Editorial

Un coup de fouet

© D.R

Il est incontestable qu’un vent de morosité s’est installé sur le pays. On dirait que le Maroc vit une situation dépressive similaire à celle que vivent les femmes après un accouchement. Les dernières élections législatives, le nouveau Parlement et les affres de la constitution et le démarrage, au ralenti, du cabinet Jettou sont des faits qui ne sont, apparemment, pas complètement étrangers à ce climat cotonneux mi-attentiste, mi-goguenard qui enveloppe le pays. L’hiver aidant avec son cortège de drames qui sont plus, chez nous, le produit de la faillite des hommes que de la rudesse de la nature, nous naviguons à vue dans un long tunnel brumeux attendant que quelque chose se passe. Or, il ne se passera rien. En tout cas de sérieux ou d’exaltant.
Aucun débat, fracassant et revigorant, susceptible de sortir la nation de sa torpeur hivernale n’est en vue.
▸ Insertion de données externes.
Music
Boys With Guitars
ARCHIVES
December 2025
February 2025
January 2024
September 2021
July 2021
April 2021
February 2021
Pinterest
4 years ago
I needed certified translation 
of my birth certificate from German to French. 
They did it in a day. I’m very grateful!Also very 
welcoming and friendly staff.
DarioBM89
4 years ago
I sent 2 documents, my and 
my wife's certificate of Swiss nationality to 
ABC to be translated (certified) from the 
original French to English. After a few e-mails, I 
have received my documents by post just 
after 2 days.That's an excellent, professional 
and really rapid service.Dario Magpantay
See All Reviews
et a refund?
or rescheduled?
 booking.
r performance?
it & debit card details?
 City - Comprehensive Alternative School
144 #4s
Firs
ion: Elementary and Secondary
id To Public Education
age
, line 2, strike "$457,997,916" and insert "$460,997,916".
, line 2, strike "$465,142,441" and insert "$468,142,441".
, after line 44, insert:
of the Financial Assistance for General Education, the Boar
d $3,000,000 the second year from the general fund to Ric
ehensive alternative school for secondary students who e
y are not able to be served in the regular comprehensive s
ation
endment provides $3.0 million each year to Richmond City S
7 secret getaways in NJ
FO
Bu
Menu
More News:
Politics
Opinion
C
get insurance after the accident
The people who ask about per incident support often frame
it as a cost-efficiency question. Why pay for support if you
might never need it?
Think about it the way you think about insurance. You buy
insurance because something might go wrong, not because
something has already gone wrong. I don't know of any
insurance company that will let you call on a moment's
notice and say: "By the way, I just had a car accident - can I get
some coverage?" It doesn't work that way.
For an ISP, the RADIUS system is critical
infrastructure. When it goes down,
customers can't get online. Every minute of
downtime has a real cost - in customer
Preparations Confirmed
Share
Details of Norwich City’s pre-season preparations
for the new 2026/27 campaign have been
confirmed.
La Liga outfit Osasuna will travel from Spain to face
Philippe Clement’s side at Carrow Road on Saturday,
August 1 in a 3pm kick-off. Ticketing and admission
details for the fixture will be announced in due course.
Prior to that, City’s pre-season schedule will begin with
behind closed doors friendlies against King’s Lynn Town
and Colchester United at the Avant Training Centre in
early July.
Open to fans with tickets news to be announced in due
Ni le gouvernement encore engoncé dans un état de grâce qui dure, ni la société civile dont la critique de la classe politique, et des formations qui en sont issues, ressemble de plus en plus à un refus confortable, et désormais incompréhensible, de livrer le combat de la modernisation de la vie publique, n’arrivent à créer dans l’opinion collective un mouvement de sursaut crédible et salutaire.
La menace permanente du terrorisme international, l’imminence de la deuxième guerre d’Irak et le raffermissement impérial et étonnant de la vulgate intégriste dans le champ politique national contribuent lourdement à plomber le climat général. Là, ce n’est plus de l’absence de visibilité qu’il s’agit, mais il est plutôt question de l’excès de celle-ci.
Dans le chantier à ciel ouvert qu’est le Maroc en ce début frileux de législature, il est évident que l’animation économique du pays et la relance de la confiance incombent d’abord au gouvernement qui doit tout faire pour que ses projets soient mieux connus, que ses objectifs soient plus mobilisateurs et que sa communication soit claire et limpide. Plus que toutes les autres considérations internes et externes, les modalités de la réforme et du changement relèvent strictement de la capacité du gouvernement à créer des dynamiques durables.
Malheureusement, l’horizon des élections communales, en Juin 2003, n’est pas, de l’avis des observateurs, un horizon heureux. En dehors des nécessités du calendrier électoral, ni la pertinence politique, ni la dimension économique de cette échéance ne sont positivement perçues. Ces élections, manifestement, ne serviront à rien, sauf à livrer de nouveau nos villes et nos communes à un personnel politique local honni, incompétent et usé par la corruption ou, dans le cas de figure le plus probable, à des majorités communales massivement islamistes. Dans l’un ou l’autre cas, ou dans les deux cas ensemble, le coût du traumatisme électoral sera faramineux alors que le pays a surtout besoin, dans la conjoncture actuelle, moins d’une année électorale supplémentaire inhibitrice et hasardeuse que d’un véritable coup de fouet qui libère toutes les énergies créatrices.
Les collectivités locales, toutes ressources confondues, nous coûtent par an, valeur 1995, 100 milliards de dirhams; il n’est plus évident qu’elles aient encore la légitimité nécessaire pour continuer à gérer cette somme colossale alors que l’échec moral et politique de pratiquement tous les élus locaux est avéré. Sans une vraie pause, refondatrice et exceptionnelle, dans la vie communale, pour la mise à niveau du territoire, on continuera à jeter, massivement, l’argent public dans les poches de mafias régionales qui dévoient dangereusement, chaque jour un peu plus, la démocratie locale.